REQUIREMENT: Reproduce the listing from its start through the line containing "Answer: approximately 315°", with "torso" replaced by "upper body" and everything else left unchanged. Leave the pictures out.

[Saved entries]

====

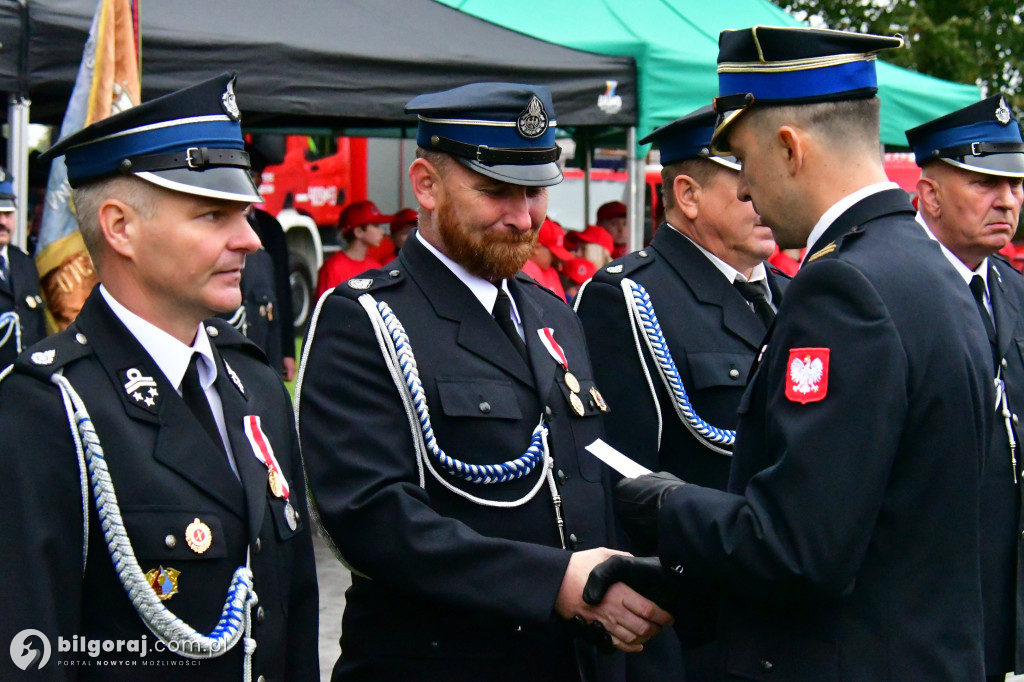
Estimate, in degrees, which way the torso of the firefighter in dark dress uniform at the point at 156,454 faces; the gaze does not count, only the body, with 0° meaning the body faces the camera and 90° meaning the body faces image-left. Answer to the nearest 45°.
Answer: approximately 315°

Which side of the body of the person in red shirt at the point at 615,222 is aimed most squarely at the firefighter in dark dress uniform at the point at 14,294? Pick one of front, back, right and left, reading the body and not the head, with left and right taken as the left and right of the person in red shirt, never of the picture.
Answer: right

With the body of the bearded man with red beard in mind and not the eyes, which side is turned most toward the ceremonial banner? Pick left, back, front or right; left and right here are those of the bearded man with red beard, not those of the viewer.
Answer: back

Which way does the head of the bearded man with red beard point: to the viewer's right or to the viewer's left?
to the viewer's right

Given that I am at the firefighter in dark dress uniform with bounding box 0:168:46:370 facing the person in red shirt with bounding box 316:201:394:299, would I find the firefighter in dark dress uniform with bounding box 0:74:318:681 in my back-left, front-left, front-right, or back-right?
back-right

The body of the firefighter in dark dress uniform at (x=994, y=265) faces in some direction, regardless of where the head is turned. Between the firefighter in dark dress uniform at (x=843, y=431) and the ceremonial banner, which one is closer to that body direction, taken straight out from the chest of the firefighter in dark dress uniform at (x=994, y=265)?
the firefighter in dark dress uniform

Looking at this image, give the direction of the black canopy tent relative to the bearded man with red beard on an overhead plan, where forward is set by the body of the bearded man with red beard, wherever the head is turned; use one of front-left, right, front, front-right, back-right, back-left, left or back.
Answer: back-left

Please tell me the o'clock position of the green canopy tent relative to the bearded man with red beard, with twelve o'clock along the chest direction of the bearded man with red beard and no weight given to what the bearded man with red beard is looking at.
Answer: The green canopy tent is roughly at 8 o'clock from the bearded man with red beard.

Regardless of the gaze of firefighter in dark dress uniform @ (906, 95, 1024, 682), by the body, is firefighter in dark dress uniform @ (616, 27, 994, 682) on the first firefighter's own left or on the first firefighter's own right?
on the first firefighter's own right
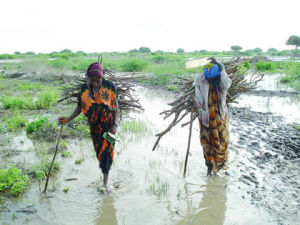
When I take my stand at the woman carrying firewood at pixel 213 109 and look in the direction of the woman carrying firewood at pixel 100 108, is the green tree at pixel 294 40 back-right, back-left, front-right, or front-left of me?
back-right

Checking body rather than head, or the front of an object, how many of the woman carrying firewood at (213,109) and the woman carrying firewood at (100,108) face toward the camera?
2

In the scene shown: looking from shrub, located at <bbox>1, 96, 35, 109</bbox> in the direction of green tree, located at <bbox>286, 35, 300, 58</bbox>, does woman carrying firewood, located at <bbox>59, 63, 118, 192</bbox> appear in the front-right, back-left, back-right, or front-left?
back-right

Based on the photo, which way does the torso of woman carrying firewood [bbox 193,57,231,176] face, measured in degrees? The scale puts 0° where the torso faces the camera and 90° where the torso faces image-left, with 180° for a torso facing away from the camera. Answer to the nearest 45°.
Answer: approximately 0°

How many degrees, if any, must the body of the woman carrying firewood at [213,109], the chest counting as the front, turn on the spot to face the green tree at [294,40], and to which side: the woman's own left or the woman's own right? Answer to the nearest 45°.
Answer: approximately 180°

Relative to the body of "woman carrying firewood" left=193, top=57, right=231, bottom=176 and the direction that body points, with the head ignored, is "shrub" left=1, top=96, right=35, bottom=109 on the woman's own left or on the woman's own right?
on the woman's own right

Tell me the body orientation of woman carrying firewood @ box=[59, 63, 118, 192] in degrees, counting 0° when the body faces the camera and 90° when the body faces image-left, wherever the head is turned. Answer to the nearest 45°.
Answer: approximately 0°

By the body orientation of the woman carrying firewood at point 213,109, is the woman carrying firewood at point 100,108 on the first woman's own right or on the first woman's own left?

====

FINISHED TASK:
Estimate, in degrees, which way the upper body of the firefighter in dark dress uniform at the point at 156,454 faces; the gaze does not count, only the body, with 0° meaning the body faces the camera and 90° meaning the body faces image-left. Answer to the nearest 45°.
Answer: approximately 315°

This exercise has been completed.